• What you need to do:
• 1. Do these statements agree with the medication adherence text? Answer yes or no for each, quoting the words from the text that decide it. (a) The writer's own medication habits get worse during frequent travel. (b) The writer considers the effect of personal identity on willingness to take medications a well-studied issue. (c) Emotional issues play no part in people's non-adherence.
• 2. Resume the medication adherence text, starting after its last sentence.

• Text excerpt:
· · ·

In the work I’ve done with medication adherence, there are several “usual suspects” we find behind people’s failure to take drugs as prescribed. Issues related to habit and routine are common; I know my own medication habits become significantly worse when I’m traveling a lot. We also see non-adherence due to a lack of education or understanding of proper drug use, or inability to effectively communicate with providers.
We do find that emotional issues, such as a negative reaction to having a particular diagnosis, can drive some people’s non-adherence. Related to that, an issue with medication adherence that I think is under-explored is how people’s sense of personal identity affects their willingness to take certain medications. Simply put, I don’t think today’s relatively young 50- and 60-year olds feel emotionally ready to take the medications that come with many chronic condition diagnoses.

· · ·

(Collected data)

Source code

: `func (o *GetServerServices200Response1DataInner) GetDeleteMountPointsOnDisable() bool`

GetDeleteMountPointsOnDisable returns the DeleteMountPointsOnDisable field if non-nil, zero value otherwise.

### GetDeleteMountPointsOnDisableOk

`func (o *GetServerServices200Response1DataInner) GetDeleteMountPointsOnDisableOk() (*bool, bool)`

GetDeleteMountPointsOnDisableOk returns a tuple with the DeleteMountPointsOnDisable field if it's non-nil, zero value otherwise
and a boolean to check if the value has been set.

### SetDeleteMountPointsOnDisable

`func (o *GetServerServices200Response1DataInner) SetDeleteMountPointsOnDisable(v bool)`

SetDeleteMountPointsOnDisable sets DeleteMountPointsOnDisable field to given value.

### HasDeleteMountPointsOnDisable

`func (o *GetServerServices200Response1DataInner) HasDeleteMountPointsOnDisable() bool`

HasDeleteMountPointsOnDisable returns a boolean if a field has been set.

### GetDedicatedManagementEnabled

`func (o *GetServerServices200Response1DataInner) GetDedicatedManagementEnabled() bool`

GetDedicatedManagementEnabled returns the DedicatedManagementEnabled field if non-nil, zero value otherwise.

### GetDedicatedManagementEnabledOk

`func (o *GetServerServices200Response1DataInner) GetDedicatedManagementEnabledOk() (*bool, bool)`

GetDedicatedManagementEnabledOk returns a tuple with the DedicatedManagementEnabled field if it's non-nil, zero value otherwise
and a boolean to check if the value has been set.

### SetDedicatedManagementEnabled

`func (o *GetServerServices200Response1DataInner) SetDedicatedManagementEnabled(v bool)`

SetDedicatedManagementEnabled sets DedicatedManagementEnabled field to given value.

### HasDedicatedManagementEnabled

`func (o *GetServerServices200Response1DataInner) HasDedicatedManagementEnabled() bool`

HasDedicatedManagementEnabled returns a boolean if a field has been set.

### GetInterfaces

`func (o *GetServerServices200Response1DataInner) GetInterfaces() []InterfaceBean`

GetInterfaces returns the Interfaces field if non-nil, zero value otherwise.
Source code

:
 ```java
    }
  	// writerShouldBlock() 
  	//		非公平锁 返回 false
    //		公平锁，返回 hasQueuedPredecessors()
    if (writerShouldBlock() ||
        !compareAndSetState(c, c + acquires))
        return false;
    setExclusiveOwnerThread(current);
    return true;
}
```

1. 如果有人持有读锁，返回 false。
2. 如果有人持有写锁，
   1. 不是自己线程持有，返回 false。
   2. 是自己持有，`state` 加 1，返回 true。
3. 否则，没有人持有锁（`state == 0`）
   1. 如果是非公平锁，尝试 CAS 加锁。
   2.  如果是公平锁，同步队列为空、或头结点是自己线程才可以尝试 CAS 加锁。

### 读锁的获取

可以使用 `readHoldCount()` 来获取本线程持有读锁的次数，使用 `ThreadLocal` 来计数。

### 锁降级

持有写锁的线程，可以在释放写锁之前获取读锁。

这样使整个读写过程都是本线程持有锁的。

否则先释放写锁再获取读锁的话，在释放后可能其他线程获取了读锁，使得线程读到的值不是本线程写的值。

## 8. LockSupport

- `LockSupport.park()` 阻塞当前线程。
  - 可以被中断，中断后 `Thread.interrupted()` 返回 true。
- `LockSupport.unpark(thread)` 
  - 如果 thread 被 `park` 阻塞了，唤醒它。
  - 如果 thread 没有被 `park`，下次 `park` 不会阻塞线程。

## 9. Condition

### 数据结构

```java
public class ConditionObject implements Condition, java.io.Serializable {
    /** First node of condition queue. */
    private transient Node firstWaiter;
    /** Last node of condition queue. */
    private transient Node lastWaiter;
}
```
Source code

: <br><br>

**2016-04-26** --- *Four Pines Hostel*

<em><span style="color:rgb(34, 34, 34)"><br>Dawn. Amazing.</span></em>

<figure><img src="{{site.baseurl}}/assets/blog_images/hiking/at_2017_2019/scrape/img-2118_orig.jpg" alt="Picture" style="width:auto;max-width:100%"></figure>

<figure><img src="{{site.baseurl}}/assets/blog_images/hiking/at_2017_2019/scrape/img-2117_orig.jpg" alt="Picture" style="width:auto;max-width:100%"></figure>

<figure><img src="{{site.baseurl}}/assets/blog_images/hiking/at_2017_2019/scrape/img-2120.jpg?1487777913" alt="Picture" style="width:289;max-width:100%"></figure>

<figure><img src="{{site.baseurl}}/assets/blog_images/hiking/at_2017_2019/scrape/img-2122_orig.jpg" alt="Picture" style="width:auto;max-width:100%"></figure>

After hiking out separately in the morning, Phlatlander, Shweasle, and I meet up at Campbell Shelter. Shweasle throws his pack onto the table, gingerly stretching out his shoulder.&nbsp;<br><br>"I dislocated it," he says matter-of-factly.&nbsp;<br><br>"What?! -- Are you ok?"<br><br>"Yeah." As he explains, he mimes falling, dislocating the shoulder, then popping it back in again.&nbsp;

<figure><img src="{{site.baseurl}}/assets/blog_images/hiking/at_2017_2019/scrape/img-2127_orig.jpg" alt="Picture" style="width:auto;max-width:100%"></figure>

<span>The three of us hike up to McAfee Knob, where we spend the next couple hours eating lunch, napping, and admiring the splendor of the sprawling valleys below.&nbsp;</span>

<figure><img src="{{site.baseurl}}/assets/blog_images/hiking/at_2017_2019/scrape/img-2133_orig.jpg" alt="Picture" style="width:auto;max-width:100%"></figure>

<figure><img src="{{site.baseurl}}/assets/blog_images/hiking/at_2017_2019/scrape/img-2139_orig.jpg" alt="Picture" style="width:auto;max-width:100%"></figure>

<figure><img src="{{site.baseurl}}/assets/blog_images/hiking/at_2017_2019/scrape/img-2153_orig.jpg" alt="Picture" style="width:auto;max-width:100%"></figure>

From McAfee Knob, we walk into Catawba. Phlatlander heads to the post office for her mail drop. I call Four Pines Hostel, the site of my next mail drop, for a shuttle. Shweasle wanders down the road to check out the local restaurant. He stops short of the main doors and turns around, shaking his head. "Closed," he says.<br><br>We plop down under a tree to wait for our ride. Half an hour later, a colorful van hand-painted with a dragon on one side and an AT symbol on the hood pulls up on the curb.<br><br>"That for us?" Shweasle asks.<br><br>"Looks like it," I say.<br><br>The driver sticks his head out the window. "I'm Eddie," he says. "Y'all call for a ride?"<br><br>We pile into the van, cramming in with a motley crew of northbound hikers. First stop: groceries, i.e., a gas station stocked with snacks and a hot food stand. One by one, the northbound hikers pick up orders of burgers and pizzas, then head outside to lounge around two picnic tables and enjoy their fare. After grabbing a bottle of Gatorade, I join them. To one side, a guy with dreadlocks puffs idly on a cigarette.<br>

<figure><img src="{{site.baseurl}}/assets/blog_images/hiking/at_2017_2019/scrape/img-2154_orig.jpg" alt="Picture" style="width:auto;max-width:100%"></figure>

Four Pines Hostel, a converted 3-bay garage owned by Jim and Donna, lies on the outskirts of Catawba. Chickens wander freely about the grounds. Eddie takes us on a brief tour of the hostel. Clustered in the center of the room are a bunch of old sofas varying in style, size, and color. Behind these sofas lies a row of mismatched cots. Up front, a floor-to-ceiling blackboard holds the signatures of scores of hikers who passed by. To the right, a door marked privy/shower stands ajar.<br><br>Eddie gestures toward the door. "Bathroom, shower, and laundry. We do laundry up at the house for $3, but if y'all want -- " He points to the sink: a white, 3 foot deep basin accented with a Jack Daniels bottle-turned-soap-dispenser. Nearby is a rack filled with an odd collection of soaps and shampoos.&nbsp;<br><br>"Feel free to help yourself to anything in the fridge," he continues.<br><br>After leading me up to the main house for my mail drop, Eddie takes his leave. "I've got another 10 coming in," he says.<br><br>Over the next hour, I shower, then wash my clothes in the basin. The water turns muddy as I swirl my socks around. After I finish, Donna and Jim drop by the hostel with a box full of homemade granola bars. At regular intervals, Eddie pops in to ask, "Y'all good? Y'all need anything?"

· · ·

• Numbered answers:
• 1.
(a) Yes: "I know my own medication habits become significantly worse when I’m traveling a lot."
(b) No: "an issue with medication adherence that I think is under-explored is how people’s sense of personal identity affects their willingness to take certain medications."
(c) No: "We do find that emotional issues, such as a negative reaction to having a particular diagnosis, can drive some people’s non-adherence."

• 2.
I saw this dynamic in India when I was working on a project there for people with diabetes. There was a prevalent cultural belief that insulin was an end-of-life drug, only for the very ill diabetic patient. Therefore, newly diagnosed patients, who often exhibit few symptoms and still feel pretty good, would resist using insulin to treat their diabetes. At the time I did my research, India was primarily using a cash-pay health care system where costs were paid in full by the patient. This created a much more consumer-oriented approach toward health care, where dissatisfied patients would take their business elsewhere. A dangerous cycle was in progress where patients who were recommended insulin use for their diabetes did not return to the offending doctor, leading fewer doctors to prescribe insulin. At the same time, as people’s diabetes was poorly controlled, insulin indeed became more of a drug for the very ill.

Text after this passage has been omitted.